Snapshot: Single Asset Investment Funds – Commentary

Advantages of Single Asset Funds
Choice of domicile and structure
Key documents


There is ongoing and significant interest in the establishment of investment fund structures in the British Virgin Islands for the purpose of carrying out unique projects, asset investments or co-investment structures. It is a “deal by deal” approach in which private equity (PE) or venture capital (VC) managers provide access to a specific investment, allowing their investors to choose whether to gain exposure or not to a particular asset.

The main drivers behind the rise in popularity of these structures have been the growing preference of managers to institutionalize their club deals, raise funds quickly for investment opportunities ahead of the initial public offering, but also fundraising challenges. that can be encountered during blind (or semi-private) fundraising. -blind) pool funds, especially in the current investment environment. These single-asset investment structures can have simplified documentation and can be launched quickly.

This article explores some of the benefits and structuring considerations of these single-asset fund structures.

Advantages of Single Asset Funds

Some advantages of single asset funds over blind pooled funds are:

  • there are fewer unknowns, because the assets are generally pre-identified;
  • they exclude uncertainties about the final geographic and sectoral exposure of the fund’s vehicle;
  • they can be set up and launched quickly as less fund and manager due diligence is usually required and fund documentation can be simplified;
  • total expenditures are easier to define and estimate; and
  • they can launch with lower total capital commitments and can generally set lower minimum subscription thresholds.

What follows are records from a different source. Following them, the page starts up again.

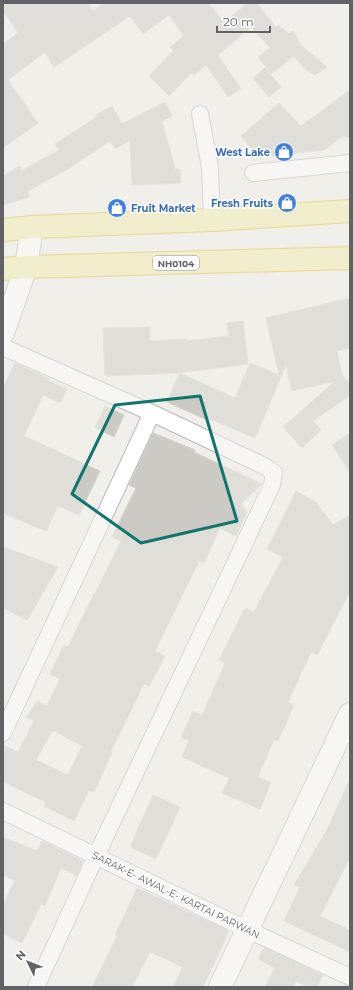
<svg xmlns="http://www.w3.org/2000/svg" width="353" height="990" font-family="Montserrat,sans-serif">
<style>
.building{fill:#cbcac4;stroke:#d4d2c7;fill-rule:evenodd}
.lines{fill:none;stroke-linecap:round;stroke-linejoin:round}
.minor-casing{stroke:#b5b7bb;stroke-width:18}
.secondary-casing{stroke:#b7b9bd;stroke-width:24}
.trunk-casing{stroke:#daba1e;stroke-width:24}
.minor{stroke:#fff;stroke-width:16}
.secondary{stroke:#fff;stroke-width:22}
.trunk{stroke:#f2eeac;stroke-width:22}
.marked{fill:none;stroke:#0f766e;stroke-width:3;stroke-linejoin:round}
.labels{text-anchor:middle;dominant-baseline:central;stroke-width:3;stroke-linejoin:round;paint-order:stroke}
.shield{fill:#fff;stroke:#909194;stroke-width:1}
.shield-label{font-size:9px;font-weight:bold;fill:#606266}
.shop-label{font-size:10px;font-weight:bold;fill:#366cbe;stroke:#fff;text-anchor:end}
.street-label{font-size:10px;fill:#606266;stroke:#fff}
</style>
<rect width="100%" height="100%" fill="#f0efe9"/>
<!-- building -->
<path class="building" d="M 3,3 L 88,3 L 93,11 L 105,3 L 208,3 L 224,22 L 248,3 L 257,3 L 276,28 L 278,25 L 289,34 L 293,31 L 301,45 L 327,67 L 315,75 L 305,69 L 294,56 L 271,74 L 258,57 L 270,48 L 251,27 L 218,55 L 241,89 L 228,97 L 206,65 L 194,75 L 191,73 L 169,96 L 149,76 L 173,51 L 170,47 L 184,36 L 169,15 L 143,34 L 130,16 L 54,67 L 45,52 L 8,80 L 38,123 L 3,148 L 3,44 L 18,33 L 3,10 Z
M 265,68 L 281,87 L 269,97 L 253,78 Z
M 350,90 L 350,137 L 341,137 L 324,150 L 259,157 L 241,136 L 279,103 L 301,126 Z
M 165,102 L 172,116 L 162,121 L 175,169 L 180,169 L 181,183 L 132,185 L 130,140 L 115,149 L 110,141 L 68,169 L 28,191 L 29,197 L 3,205 L 3,176 L 20,166 L 21,171 L 59,150 L 55,144 L 97,117 L 96,115 L 112,106 L 122,124 Z
M 350,298 L 350,348 L 337,351 L 342,375 L 350,385 L 350,395 L 313,421 L 321,430 L 302,448 L 283,427 L 335,381 L 292,391 L 286,365 L 255,438 L 210,419 L 209,421 L 167,402 L 180,373 L 235,398 L 250,363 L 279,375 L 266,318 Z
M 243,321 L 248,364 L 178,373 L 105,376 L 103,328 L 150,327 L 150,341 L 187,339 L 187,341 L 229,336 L 227,323 Z
M 15,363 L 50,379 L 45,379 L 67,389 L 60,403 L 43,395 L 24,436 L 100,471 L 79,515 L 58,506 L 46,531 L 3,513 L 3,388 Z
M 105,406 L 124,415 L 114,437 L 95,428 Z
M 153,433 L 195,450 L 194,452 L 262,484 L 241,504 L 247,512 L 236,536 L 220,528 L 204,563 L 199,561 L 155,651 L 165,656 L 149,686 L 144,684 L 110,753 L 112,753 L 94,792 L 89,790 L 74,821 L 44,806 L 46,802 L 3,782 L 3,745 L 18,752 L 34,721 L 27,717 L 37,701 L 47,706 L 60,679 L 50,674 L 64,645 L 68,647 L 94,594 L 95,594 L 121,541 L 112,537 L 136,488 L 129,485 ZM 53,730 L 82,746 L 68,775 L 36,760 Z
M 350,433 L 350,473 L 332,445 Z
M 296,491 L 316,502 L 333,525 L 350,515 L 350,591 L 317,655 L 311,652 L 288,702 L 294,705 L 278,741 L 274,739 L 258,777 L 271,782 L 260,809 L 222,793 L 229,778 L 182,757 L 189,741 L 181,737 L 193,711 L 202,716 L 225,663 L 219,660 L 245,608 L 254,612 L 283,557 L 267,549 Z
M 3,547 L 58,567 L 27,620 L 3,608 Z
M 350,779 L 350,858 L 320,916 L 350,930 L 350,952 L 284,921 L 300,887 L 294,885 L 327,830 Z
M 153,795 L 180,807 L 156,859 L 130,847 Z
M 3,837 L 37,851 L 42,841 L 83,861 L 77,876 L 61,868 L 45,906 L 41,904 L 22,943 L 3,934 L 3,905 L 15,880 L 3,875 Z
M 137,888 L 229,931 L 203,987 L 173,987 L 183,967 L 150,952 L 132,987 L 92,987 L 117,936 L 115,935 Z
M 264,948 L 323,975 L 317,987 L 308,987 L 296,981 L 293,987 L 265,987 L 275,968 L 258,959 Z"/>
<g class="lines">
<defs>
<path id="minor" d="M 200,114 L 210,167 L 212,220
M 253,173 L 350,163
M 3,347 L 152,413 L 266,467 L 274,473 L 272,485 L 96,856 L 36,987
M 3,733 L 152,413
M 3,811 L 248,930 L 350,977"/>
<path id="secondary" d="M 3,333 L 26,267 L 32,227
M 220,987 L 350,714"/>
<path id="trunk" d="M 3,230 L 32,227 L 212,220 L 350,211
M 3,269 L 26,267 L 350,258"/>
</defs>
<!-- minor casing -->
<use href="#minor" class="minor-casing"/>
<!-- secondary casing -->
<use href="#secondary" class="secondary-casing"/>
<!-- trunk casing -->
<use href="#trunk" class="trunk-casing"/>
<!-- minor -->
<use href="#minor" class="minor"/>
<!-- secondary -->
<use href="#secondary" class="secondary"/>
<!-- trunk -->
<use href="#trunk" class="trunk"/>
</g>
<!-- marked area -->
<path d="M0 0H353V990H0ZM 200,396 L 237,521 L 141,543 L 72,494 L 115,405 Z" fill="#f0efe9" fill-opacity=".55" fill-rule="evenodd"/>
<path class="marked" d="M 200,396 L 237,521 L 141,543 L 72,494 L 115,405 Z"/>
<!-- icons -->
<defs>
<symbol id="shop-disc" viewBox="-11 -11 22 22"><circle r="9.5" fill="#3f7fe0" stroke="#fff"/><path d="M-5-2.5h2.3a2.7 3.5 0 0 1 5.4 0H5L5.5 6h-11ZM-1.5-2.5h3a1.5 2.3 0 0 0-3 0Z" fill="#fff"/></symbol>
</defs>
<g fill-rule="evenodd">
<use href="#shop-disc" x="273" y="141" width="22" height="22"/>
<use href="#shop-disc" x="276" y="192" width="22" height="22"/>
<use href="#shop-disc" x="106" y="197" width="22" height="22"/>
</g>
<g class="labels">
<!-- shield labels -->
<rect class="shield" x="153" y="256" width="46" height="14" rx="3"/>
<g class="shield-label">
<text x="176" y="263">NH0104</text>
</g>
<!-- shop labels -->
<g class="shop-label">
<text x="270" y="152">West Lake</text>
<text x="273" y="203">Fresh Fruits</text>
<text x="131" y="208" text-anchor="start">Fruit Market</text>
</g>
<!-- street labels -->
<g class="street-label">
<text transform="translate(176 895) rotate(26)">SARAK-E- AWAL-E- KARTAI PARWAN</text>
</g>
</g>
<!-- border -->
<rect width="353" height="990" fill="none" stroke="#606266" stroke-width="8"/>
<!-- north arrow -->
<g transform="translate(28 962) rotate(313)" stroke="#ffffff" stroke-width="3" paint-order="stroke">
<path d="M0-3L7 15L0 10L-7 15Z" fill="#606266"/>
<text y="-6" font-size="11" font-weight="bold" text-anchor="middle" fill="#606266">N</text>
</g>
<!-- scale -->
<path d="M217 26v6h53v-6" fill="none" stroke="#606266" stroke-width="2"/>
<text x="223" y="26" font-size="12" fill="#606266" stroke="#ffffff" stroke-width="3" paint-order="stroke">20 m</text>
</svg>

This can broaden the range of investors.

There are of course many reasons why a blind pool fund will be preferred (e.g. portfolio risk diversification, provides scale, ability to rely on the skills of the general partner or manager to identify opportunities for investment over a period of time and can improve the total ratio). However, a single asset fund might be better suited to certain situations.

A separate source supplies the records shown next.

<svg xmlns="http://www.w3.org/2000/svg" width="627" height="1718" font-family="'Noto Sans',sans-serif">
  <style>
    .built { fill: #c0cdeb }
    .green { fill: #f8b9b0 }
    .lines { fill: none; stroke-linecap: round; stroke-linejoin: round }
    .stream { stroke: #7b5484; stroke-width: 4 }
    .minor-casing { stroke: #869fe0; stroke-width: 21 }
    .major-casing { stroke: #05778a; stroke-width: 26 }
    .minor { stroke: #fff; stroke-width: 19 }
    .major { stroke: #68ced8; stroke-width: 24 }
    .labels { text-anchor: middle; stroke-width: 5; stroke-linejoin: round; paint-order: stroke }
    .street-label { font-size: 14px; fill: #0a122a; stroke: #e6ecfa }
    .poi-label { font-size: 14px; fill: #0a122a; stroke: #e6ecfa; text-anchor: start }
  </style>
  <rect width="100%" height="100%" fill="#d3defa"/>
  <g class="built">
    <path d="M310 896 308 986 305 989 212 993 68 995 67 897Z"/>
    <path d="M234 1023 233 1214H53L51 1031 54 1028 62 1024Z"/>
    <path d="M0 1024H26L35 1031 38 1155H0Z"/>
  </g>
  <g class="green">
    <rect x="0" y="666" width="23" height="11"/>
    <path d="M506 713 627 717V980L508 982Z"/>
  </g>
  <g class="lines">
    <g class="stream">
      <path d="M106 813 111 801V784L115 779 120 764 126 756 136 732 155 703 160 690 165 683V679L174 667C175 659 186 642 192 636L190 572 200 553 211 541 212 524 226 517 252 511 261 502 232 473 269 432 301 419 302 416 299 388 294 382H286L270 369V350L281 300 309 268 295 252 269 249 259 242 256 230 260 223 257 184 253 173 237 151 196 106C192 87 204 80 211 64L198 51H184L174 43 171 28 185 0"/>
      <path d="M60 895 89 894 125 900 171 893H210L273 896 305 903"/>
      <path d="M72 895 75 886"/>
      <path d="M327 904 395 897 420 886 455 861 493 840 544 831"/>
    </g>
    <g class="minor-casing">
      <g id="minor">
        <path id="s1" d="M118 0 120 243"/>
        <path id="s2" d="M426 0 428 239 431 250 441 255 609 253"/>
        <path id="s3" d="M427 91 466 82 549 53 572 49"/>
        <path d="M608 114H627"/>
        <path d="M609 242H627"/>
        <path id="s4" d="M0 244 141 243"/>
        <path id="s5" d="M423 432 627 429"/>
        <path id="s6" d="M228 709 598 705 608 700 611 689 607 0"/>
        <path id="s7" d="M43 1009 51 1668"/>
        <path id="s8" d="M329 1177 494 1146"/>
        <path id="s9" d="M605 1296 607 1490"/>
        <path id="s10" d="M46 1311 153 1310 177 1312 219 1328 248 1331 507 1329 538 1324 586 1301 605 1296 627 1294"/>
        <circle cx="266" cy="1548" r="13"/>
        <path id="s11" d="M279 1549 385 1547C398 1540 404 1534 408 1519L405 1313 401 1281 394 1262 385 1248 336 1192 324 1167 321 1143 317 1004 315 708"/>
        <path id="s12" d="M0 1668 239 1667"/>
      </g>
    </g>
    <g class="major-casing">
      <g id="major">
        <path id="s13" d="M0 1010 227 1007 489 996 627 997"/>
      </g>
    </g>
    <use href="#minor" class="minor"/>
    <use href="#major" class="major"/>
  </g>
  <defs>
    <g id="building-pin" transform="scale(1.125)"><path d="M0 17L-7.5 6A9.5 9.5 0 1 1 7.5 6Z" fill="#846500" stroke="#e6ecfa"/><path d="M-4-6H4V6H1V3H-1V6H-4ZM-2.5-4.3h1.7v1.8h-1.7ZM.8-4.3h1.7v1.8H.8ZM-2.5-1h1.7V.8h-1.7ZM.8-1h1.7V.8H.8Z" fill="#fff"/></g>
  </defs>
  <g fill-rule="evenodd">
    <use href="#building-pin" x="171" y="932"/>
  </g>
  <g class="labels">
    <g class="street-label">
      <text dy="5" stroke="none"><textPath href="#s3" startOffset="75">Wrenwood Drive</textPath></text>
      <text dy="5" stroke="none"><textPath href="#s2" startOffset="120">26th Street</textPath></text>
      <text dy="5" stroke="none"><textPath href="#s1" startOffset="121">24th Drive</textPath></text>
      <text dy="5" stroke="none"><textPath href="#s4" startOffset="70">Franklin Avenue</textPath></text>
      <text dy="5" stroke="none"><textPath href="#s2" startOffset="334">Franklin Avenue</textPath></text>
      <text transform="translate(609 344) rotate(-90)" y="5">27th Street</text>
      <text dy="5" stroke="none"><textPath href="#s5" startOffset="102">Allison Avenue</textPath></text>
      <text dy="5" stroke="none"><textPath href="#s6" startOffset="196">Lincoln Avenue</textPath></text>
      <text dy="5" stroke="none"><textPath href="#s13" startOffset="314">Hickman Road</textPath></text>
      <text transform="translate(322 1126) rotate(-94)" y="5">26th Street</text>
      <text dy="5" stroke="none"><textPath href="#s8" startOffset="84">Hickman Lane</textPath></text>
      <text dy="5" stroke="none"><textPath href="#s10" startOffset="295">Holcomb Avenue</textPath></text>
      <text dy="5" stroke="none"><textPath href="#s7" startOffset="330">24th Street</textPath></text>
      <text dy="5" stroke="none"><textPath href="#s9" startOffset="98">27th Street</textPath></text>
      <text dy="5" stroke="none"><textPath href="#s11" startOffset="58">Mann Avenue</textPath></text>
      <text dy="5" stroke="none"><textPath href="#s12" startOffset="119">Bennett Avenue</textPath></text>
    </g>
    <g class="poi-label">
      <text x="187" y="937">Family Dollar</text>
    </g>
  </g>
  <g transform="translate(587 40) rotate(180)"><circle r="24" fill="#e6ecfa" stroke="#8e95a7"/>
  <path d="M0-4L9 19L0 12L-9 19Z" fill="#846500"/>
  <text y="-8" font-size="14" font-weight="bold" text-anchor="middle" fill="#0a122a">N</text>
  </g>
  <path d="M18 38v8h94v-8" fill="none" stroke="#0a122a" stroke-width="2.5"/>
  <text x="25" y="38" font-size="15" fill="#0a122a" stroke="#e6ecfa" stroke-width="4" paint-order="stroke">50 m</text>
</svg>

Choice of domicile and structure

Increasingly, the British Virgin Islands has proven, along with the Cayman Islands, to be the most popular domicile for single-asset funds. Generally, the choice of domicile will be determined by the location of potential investors, the location of the underlying investment and the location of the manager. Cost is also likely to play a role.

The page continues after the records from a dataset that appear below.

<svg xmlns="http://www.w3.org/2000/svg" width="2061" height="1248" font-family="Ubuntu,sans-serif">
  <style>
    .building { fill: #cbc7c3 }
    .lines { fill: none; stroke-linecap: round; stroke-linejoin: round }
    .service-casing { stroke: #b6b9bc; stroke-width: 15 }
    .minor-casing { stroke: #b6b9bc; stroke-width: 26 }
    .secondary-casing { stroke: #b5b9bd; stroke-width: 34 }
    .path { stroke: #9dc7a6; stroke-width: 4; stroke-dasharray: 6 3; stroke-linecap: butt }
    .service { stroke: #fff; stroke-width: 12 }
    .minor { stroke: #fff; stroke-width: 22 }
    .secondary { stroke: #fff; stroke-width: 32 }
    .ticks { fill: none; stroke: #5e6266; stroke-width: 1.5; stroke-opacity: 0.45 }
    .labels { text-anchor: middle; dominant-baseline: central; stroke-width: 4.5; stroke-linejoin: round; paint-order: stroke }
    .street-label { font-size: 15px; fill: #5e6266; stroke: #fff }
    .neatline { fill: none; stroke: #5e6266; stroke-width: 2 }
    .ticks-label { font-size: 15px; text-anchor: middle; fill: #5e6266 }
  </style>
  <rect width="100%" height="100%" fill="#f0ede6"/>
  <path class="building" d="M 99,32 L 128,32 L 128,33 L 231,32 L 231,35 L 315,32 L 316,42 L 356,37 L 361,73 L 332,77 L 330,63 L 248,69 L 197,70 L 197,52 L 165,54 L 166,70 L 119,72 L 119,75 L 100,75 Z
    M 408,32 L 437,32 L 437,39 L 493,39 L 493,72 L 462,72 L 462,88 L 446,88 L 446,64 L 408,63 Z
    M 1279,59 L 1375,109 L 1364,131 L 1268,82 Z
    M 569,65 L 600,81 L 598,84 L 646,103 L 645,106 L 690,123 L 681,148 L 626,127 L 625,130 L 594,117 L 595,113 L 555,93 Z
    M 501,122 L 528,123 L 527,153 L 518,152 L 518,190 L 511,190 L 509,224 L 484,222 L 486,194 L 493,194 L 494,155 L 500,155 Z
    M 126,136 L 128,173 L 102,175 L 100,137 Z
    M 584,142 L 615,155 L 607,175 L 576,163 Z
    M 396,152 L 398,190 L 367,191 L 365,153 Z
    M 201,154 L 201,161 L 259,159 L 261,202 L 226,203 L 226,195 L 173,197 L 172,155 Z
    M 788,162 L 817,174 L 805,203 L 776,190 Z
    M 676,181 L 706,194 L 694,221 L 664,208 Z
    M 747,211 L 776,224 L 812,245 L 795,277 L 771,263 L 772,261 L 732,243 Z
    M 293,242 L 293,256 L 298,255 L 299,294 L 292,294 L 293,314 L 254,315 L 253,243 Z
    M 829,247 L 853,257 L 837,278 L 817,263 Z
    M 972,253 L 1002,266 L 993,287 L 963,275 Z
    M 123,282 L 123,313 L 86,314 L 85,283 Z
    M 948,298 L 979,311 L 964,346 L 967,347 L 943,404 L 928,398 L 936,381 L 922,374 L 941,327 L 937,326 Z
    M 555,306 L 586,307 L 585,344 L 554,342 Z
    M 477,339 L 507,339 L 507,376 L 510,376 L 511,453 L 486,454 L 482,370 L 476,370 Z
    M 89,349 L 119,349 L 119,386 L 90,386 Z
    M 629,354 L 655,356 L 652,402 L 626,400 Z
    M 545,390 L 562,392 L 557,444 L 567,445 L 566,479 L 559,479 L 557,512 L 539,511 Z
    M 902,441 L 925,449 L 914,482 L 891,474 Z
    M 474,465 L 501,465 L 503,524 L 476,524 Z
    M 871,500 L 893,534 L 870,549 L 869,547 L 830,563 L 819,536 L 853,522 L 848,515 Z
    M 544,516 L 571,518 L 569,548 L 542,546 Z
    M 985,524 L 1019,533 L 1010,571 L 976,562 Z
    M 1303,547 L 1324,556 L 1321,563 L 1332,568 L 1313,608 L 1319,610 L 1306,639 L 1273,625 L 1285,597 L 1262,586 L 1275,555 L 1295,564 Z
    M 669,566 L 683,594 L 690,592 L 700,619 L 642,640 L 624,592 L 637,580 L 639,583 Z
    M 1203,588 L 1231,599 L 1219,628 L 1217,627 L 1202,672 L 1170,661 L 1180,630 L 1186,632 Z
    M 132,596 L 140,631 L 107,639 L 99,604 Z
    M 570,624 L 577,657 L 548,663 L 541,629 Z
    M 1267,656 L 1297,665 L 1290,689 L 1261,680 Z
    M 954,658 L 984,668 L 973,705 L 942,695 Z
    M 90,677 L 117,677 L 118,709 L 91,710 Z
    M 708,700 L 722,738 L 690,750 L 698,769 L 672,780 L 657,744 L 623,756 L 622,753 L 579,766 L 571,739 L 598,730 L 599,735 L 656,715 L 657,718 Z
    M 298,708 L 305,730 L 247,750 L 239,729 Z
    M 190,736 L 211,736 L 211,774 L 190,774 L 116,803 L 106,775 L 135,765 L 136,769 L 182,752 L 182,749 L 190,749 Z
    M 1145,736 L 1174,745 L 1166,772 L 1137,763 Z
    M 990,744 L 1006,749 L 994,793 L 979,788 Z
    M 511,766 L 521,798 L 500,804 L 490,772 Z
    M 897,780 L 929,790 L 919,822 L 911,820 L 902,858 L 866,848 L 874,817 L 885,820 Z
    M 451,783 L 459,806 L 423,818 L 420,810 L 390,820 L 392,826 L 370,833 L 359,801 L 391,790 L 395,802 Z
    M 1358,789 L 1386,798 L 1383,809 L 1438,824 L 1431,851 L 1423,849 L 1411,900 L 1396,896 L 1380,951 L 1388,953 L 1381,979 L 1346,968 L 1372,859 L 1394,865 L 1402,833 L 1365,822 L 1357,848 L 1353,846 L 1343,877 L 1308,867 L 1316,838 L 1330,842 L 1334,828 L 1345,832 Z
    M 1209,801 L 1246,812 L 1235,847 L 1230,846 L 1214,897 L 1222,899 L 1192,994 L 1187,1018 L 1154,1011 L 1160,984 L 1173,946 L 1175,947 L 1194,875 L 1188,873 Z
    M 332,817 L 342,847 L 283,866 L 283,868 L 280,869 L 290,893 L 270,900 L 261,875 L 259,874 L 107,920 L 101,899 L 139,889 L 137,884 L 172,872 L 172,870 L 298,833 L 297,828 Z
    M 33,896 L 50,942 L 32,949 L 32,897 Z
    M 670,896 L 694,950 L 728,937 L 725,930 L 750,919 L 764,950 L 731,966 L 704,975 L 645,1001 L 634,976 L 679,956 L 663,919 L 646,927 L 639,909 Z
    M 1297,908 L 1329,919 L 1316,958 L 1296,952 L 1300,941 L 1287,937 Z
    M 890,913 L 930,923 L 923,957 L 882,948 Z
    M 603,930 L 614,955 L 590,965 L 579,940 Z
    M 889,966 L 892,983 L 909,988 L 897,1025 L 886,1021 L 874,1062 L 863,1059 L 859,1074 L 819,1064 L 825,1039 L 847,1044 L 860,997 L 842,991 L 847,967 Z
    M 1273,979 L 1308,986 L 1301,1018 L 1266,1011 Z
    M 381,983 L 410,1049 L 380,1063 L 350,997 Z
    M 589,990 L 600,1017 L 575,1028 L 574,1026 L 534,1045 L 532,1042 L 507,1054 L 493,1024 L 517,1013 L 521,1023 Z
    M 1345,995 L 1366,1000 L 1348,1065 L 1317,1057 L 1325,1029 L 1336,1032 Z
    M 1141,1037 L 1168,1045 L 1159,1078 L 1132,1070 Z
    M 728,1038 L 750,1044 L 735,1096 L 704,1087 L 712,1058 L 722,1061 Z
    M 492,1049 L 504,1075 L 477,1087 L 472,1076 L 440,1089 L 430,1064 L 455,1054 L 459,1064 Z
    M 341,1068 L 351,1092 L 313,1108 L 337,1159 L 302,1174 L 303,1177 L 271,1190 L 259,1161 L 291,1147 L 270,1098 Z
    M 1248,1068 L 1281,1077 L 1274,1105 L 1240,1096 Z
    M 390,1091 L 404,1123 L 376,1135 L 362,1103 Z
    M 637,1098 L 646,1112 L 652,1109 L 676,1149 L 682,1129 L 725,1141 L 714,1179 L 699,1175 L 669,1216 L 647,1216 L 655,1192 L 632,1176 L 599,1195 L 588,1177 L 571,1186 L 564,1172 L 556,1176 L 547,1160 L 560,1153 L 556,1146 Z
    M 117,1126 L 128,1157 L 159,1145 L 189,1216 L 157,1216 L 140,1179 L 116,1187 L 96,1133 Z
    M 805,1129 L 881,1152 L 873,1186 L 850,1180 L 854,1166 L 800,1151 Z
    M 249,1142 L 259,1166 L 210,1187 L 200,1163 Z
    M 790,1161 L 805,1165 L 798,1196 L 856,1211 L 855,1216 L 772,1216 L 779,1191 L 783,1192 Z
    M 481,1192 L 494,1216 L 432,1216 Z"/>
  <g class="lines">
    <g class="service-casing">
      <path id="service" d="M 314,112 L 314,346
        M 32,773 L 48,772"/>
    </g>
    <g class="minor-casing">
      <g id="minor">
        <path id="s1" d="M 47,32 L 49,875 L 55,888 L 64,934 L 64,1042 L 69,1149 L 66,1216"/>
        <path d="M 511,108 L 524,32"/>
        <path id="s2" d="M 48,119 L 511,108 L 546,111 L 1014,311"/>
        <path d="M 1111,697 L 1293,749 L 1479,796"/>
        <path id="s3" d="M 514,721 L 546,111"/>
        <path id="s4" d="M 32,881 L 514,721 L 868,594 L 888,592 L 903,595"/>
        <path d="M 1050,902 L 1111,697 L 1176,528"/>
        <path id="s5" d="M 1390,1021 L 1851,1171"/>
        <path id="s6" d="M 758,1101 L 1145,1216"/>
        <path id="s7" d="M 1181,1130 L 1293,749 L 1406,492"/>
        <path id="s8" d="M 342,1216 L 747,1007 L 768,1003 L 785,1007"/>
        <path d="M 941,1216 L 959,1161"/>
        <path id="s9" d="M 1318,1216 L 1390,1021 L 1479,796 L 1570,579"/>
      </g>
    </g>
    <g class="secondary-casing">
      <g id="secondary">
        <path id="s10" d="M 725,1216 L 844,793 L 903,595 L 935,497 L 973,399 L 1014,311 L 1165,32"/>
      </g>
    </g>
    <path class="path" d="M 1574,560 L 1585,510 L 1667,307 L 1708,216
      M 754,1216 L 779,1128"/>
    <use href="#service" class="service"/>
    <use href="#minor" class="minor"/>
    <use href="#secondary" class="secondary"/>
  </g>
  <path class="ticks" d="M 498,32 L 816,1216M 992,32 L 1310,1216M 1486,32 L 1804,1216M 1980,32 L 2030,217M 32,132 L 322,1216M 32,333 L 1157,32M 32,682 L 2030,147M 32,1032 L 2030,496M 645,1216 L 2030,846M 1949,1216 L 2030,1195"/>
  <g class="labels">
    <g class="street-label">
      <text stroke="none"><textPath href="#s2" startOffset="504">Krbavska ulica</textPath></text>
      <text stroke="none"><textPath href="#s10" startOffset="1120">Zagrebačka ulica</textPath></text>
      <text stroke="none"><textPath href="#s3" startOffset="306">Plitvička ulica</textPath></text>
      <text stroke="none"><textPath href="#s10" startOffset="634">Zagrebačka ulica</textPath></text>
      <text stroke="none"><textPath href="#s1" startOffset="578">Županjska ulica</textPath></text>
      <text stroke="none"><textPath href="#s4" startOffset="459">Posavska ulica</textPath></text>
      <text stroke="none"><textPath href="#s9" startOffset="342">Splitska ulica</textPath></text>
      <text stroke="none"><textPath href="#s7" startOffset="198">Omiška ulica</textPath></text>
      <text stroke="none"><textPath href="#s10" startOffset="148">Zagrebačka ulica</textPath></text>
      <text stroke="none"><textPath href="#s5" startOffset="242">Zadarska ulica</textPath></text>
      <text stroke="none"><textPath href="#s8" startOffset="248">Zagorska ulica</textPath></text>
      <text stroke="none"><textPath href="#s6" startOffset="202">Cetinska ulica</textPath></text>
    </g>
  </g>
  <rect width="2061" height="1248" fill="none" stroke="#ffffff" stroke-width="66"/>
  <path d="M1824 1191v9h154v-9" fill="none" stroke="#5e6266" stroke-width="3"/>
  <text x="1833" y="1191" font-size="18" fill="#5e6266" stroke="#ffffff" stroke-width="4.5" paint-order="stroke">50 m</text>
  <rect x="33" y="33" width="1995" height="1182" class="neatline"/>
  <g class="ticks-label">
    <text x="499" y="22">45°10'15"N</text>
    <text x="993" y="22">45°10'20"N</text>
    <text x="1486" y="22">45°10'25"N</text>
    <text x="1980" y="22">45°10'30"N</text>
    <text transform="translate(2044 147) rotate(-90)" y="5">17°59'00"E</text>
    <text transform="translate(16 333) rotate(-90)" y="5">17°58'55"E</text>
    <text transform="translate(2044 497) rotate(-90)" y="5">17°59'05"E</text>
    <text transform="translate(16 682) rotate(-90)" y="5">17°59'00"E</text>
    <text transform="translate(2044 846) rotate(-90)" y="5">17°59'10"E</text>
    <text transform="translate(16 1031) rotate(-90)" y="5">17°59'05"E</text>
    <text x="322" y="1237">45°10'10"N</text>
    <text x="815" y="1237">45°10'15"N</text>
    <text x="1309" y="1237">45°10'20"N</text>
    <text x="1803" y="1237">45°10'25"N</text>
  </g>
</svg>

Single asset funds are usually structured as limited partnerships or limited liability companies. While a partnership is the most familiar type of vehicle for private equity or venture capital investments, LLCs may be the preferred vehicle in this case, as they reduce formation and filing costs. ongoing entities.

The British Virgin Islands, like the Cayman Islands, have a regulatory regime in place for private closed-end investment funds. An important distinction between the BVI and Cayman Islands closed-end fund regimes is that the definition of “private investment fund” in the British Virgin Islands states that the fund must have the objective of “diversifying portfolio risk”. . Therefore, it should be possible to interpret an BVI single asset fund as not being subject to the registration and other operational requirements imposed by the relevant BVI legislation where there is no “diversification portfolio risk”.(1)

As a result, it’s no surprise to see sponsors and managers choosing to use the British Virgin Islands to create single-asset funds. For a BVI asset fund that is not a private equity fund, as an unregulated entity, not only is there no annual filing fee to be paid to the FSC, but there is no Nor is it mandatory to appoint an auditor to audit the fund’s accounts. The fund may therefore decide to reduce its costs by not appointing an auditor, in particular when the fund only invests in a single portfolio company whose accounts will themselves be audited.

Key documents

Key documentation involved in setting up a BVI Single Asset Fund includes:

  • a term sheet setting out the terms of the offer, disclosures and risk factors (a term sheet may be omitted when replaced by a shareholders’ agreement in the case of a corporate structure or when it relies solely on the partnership agreement in the case of a structured partnership);
  • a memorandum of association and appropriate articles of association if it is a corporate structure or an appropriate social contract if it is a social contract;
  • a subscription contract; and
  • typically an investment management agreement or an advisory agreement.

For more information on this subject, please contact Kate Hodson at the Ogier office in Hong Kong by phone (+852 3656 6000) or email ([email protected]). Otherwise, please contact Michel Killourhy Where Simon Schilder at the Ogier British Virgin Islands office by telephone (+1 284 852 7300) or by email ([email protected] Where [email protected]). The Ogier site is accessible at the address


(1) The Securities and Investment Business Act 2010 and the Private Investment Funds Regulations 2019.